# [EXERCISES TO COMPLETE]
A. From the sermon on the Shunammite woman, copy the passage that begins with the words "That is lesson" and ends with "their heart’s desire.".
B. In the sermon on the Shunammite woman, what did she and her husband prepare for the man of God?

There are none of us who will not deny that there will come a time when we shall have need of God. There will come difficulties in our lives. There shall come challenges, which our intellect and our resources cannot handle. And if you say, “I have all that I need to handle any emergency” then I shall say to you: “What about your soul? What will happen when your very breath leaves you and you are cast out into eternity?”
Now the Shunammite woman believed that this man was of God. She saw that he could establish a relationship between her and God.
And Elisha is a type of the Lord Jesus. This morning, I present to you, the Lord Jesus Christ as the Man of God, the Man from God, the very God-Man, and as Paul calls him, The Man Christ Jesus. This woman knew that she wanted the Man of God in her home. This was not a lucky rabbit’s foot to her. She wanted God in her house. The only Mediator between God and man is the Man Christ Jesus. Hear the Word of God:
Who is he who condemns? It is Christ who died, and furthermore is also risen, who is even at the right hand of God, who also makes intercession for us. – Rom. 8.34
Therefore He is also able to save to the uttermost those who come to God through Him, since He always lives to make intercession for them. – Heb. 7.25
Everything you need begins with inviting Jesus Christ into your life. I would be injuring this text and neglecting my duty as a Minister of the Gospel if I did not begin my first point by charging you, before God and men, to welcome Christ into your life.
That is lesson one: Recognize that you need an Mediator between you and God and One who will intercede on your behalf before the Throne of the Almighty. Lesson number two is this:
2. The priority of prayer directs us to a savior who desires to you give a gift. (vv. 11-17)
The Shunammite woman wanted the man of God in her home so she and her husband prepared him a room. But, the man of God wanted to bless them. He went to their deepest need: a desire for a child and He interceded and God Almighty miraculously granted their heart’s desire.
This is a picture of our Lord, who desires to give us His gift of grace, His anointing on our lives, and I believe that since the vision of a church that is welcoming hurting people in to receive grace is His vision, that the vision of “gathering and growing strong disciples of Christ who are making other disciples” is His vision, I know He wants us to have this vision realized.

# [SUPPLIED MATERIAL]
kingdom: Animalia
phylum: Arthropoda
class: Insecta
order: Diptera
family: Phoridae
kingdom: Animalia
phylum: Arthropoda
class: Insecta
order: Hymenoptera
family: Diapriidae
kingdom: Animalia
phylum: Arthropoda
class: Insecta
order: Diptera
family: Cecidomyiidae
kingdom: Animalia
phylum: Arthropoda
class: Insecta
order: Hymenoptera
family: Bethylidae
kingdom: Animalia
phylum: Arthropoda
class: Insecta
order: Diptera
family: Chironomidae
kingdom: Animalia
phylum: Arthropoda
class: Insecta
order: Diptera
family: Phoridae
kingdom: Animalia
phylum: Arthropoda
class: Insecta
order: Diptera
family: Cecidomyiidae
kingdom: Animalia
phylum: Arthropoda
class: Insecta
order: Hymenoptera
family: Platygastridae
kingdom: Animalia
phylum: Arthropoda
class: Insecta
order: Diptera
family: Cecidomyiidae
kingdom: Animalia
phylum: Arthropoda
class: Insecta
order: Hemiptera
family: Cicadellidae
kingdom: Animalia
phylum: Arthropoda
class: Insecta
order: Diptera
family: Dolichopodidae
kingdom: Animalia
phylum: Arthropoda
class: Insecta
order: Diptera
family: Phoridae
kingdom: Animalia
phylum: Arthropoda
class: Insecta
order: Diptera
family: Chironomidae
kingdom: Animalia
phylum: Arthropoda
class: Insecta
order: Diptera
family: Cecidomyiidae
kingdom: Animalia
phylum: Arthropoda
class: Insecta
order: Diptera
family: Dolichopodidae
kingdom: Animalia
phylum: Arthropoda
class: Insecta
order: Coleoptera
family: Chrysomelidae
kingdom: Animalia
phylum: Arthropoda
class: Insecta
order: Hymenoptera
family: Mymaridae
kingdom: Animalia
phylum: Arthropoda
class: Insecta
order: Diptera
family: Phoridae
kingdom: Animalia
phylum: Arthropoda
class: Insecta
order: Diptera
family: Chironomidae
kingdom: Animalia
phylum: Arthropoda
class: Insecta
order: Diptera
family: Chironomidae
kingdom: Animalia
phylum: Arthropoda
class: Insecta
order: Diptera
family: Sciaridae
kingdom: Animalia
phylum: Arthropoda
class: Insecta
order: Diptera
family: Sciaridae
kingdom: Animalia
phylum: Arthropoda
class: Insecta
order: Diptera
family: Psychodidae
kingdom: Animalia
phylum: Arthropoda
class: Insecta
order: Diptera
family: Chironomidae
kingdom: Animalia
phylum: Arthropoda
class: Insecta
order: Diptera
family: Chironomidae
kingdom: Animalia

# [SOLUTIONS IN ORDER]
A.
That is lesson one: Recognize that you need an Mediator between you and God and One who will intercede on your behalf before the Throne of the Almighty. Lesson number two is this:
2. The priority of prayer directs us to a savior who desires to you give a gift. (vv. 11-17)
The Shunammite woman wanted the man of God in her home so she and her husband prepared him a room. But, the man of God wanted to bless them. He went to their deepest need: a desire for a child and He interceded and God Almighty miraculously granted their heart’s desire.

B. They prepared him a room.